Current technology, which takes about two months and costs $1 million, chops DNA material into bits and pieces and studies it, reassembling it like a massive puzzle using a complex computer. The process is both time-consuming and expensive.

BioNanomatrix's technology - a tiny silicon "nano" chip - permits whole strands of DNA to remain intact through analysis. The strands are "read" and imaged without being broken, like sentences in a book.

The serendipitous story of seven-person BioNanomatrix, which recently landed an $8.8 million federal grant and is about to close its first venture-capital financing, begins with molecular biologist Han Cao.

A post-doctorate fellow at the University of Pennsylvania's gene-therapy center, Cao left Penn in 2000 to join the electrical-engineering department at Princeton University.

There, he worked with engineers pushing the frontiers of nanofabrication, making miniature devices - no bigger than one-sixteenth the size of a small pinkie fingernail - that are the domain of the semiconductor industry.

Cao and the Princeton team developed a "nano channel array" chip that holds reams of information in more than a mile of tiny channels, or tunnels - not just the 46 chromosomes of one person's DNA, but the entire DNA of 200 people, on a single chip.

With a background in biology and genetics, Cao saw the chip's potential for genetic analysis and for decoding the human genome. In late 2003, he left his junior research-associate post at Princeton, licensed the technology from Princeton, and founded the company.

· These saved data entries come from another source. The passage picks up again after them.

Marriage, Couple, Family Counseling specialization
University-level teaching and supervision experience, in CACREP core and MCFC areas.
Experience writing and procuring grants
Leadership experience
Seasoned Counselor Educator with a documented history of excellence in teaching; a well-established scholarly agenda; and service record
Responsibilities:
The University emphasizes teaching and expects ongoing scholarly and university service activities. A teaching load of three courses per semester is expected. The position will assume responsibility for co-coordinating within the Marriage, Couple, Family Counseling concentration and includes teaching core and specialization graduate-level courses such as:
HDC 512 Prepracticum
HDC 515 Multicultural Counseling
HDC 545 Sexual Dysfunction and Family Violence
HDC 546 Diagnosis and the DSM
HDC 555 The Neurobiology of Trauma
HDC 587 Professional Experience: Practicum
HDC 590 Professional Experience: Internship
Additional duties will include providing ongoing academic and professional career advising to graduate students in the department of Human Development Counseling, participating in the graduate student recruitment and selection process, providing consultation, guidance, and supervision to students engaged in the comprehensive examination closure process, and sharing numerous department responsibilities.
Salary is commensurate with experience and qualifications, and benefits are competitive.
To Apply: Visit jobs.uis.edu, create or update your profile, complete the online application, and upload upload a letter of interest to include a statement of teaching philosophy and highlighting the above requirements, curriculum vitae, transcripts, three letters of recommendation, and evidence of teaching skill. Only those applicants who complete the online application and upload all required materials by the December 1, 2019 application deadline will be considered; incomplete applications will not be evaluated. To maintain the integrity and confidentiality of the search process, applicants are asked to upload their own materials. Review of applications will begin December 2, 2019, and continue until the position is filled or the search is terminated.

"I always wanted to be an entrepreneur," said Cao, 39. "I basically worked out of Internet cafes in Philadelphia. I didn't have money for anything. It was just myself in a virtual mode."

Cao pitched the technology to investors and, in 2004, raised $400,000 from a wealthy angel investor in Alabama. He also met Michael Boyce-Jacino, a molecular geneticist and former chief scientific officer at Orchid BioSciences in Princeton.

Persuaded by the science and Cao's entrepreneurial bent, Boyce-Jacino, who had experience starting a company, taking it public and raising money - $200 million in the case of Orchid - signed on as BioNanomatrix's president and chief executive officer.

"We have absolutely astounding technology," Boyce-Jacino said, in the company offices at the Science Center at 37th and Market Streets. "We have the brainpower and innovation capabilities that we need. We are building partnerships for commercialization that are essential, and we are bringing in money that's necessary to reduce it to practice."

BioNanomatrix has purposely stayed under the radar until now, raising money: $250,000 from Ben Franklin Technology Partners of Southeastern Pennsylvania and $900,000 in National Institutes of Health funding and other federal grants.